Work required ▸ Please transcribe the entries below without changing a single character.

Listed entries ▸
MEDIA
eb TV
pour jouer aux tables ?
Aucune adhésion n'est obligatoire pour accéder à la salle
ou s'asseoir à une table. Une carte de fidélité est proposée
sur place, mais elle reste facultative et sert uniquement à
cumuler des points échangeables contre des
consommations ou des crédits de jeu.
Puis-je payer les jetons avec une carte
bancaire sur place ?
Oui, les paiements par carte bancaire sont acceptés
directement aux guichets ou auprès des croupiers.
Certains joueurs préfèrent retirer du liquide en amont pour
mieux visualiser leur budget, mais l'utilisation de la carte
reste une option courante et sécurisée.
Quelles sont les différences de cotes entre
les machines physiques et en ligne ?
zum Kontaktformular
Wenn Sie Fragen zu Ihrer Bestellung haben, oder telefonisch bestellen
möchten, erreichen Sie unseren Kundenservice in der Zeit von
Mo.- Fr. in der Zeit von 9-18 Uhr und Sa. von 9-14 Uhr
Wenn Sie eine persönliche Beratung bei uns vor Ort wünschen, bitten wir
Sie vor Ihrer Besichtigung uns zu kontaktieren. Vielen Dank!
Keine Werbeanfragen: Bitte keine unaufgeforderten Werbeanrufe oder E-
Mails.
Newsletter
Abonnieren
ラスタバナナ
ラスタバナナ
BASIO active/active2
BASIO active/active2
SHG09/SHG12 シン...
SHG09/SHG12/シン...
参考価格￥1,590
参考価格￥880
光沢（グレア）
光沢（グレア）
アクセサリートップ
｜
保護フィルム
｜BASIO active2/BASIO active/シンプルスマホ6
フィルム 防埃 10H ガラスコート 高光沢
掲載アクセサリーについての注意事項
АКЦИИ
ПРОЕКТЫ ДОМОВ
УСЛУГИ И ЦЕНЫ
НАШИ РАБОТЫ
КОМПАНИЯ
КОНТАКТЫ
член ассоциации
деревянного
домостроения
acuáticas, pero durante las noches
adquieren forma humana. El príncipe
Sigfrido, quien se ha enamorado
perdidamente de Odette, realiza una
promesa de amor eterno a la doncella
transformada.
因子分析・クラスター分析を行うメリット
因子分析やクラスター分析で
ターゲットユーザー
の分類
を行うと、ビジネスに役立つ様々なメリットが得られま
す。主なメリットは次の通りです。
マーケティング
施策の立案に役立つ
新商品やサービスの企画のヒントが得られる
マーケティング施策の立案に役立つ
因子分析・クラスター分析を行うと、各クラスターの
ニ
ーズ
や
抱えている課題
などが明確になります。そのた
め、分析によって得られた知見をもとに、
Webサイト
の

Exercise result ▸
MEDIA
eb TV
pour jouer aux tables ?
Aucune adhésion n'est obligatoire pour accéder à la salle
ou s'asseoir à une table. Une carte de fidélité est proposée
sur place, mais elle reste facultative et sert uniquement à
cumuler des points échangeables contre des
consommations ou des crédits de jeu.
Puis-je payer les jetons avec une carte
bancaire sur place ?
Oui, les paiements par carte bancaire sont acceptés
directement aux guichets ou auprès des croupiers.
Certains joueurs préfèrent retirer du liquide en amont pour
mieux visualiser leur budget, mais l'utilisation de la carte
reste une option courante et sécurisée.
Quelles sont les différences de cotes entre
les machines physiques et en ligne ?
zum Kontaktformular
Wenn Sie Fragen zu Ihrer Bestellung haben, oder telefonisch bestellen
möchten, erreichen Sie unseren Kundenservice in der Zeit von
Mo.- Fr. in der Zeit von 9-18 Uhr und Sa. von 9-14 Uhr
Wenn Sie eine persönliche Beratung bei uns vor Ort wünschen, bitten wir
Sie vor Ihrer Besichtigung uns zu kontaktieren. Vielen Dank!
Keine Werbeanfragen: Bitte keine unaufgeforderten Werbeanrufe oder E-
Mails.
Newsletter
Abonnieren
ラスタバナナ
ラスタバナナ
BASIO active/active2
BASIO active/active2
SHG09/SHG12 シン...
SHG09/SHG12/シン...
参考価格￥1,590
参考価格￥880
光沢（グレア）
光沢（グレア）
アクセサリートップ
｜
保護フィルム
｜BASIO active2/BASIO active/シンプルスマホ6
フィルム 防埃 10H ガラスコート 高光沢
掲載アクセサリーについての注意事項
АКЦИИ
ПРОЕКТЫ ДОМОВ
УСЛУГИ И ЦЕНЫ
НАШИ РАБОТЫ
КОМПАНИЯ
КОНТАКТЫ
член ассоциации
деревянного
домостроения
acuáticas, pero durante las noches
adquieren forma humana. El príncipe
Sigfrido, quien se ha enamorado
perdidamente de Odette, realiza una
promesa de amor eterno a la doncella
transformada.
因子分析・クラスター分析を行うメリット
因子分析やクラスター分析で
ターゲットユーザー
の分類
を行うと、ビジネスに役立つ様々なメリットが得られま
す。主なメリットは次の通りです。
マーケティング
施策の立案に役立つ
新商品やサービスの企画のヒントが得られる
マーケティング施策の立案に役立つ
因子分析・クラスター分析を行うと、各クラスターの
ニ
ーズ
や
抱えている課題
などが明確になります。そのた
め、分析によって得られた知見をもとに、
Webサイト
の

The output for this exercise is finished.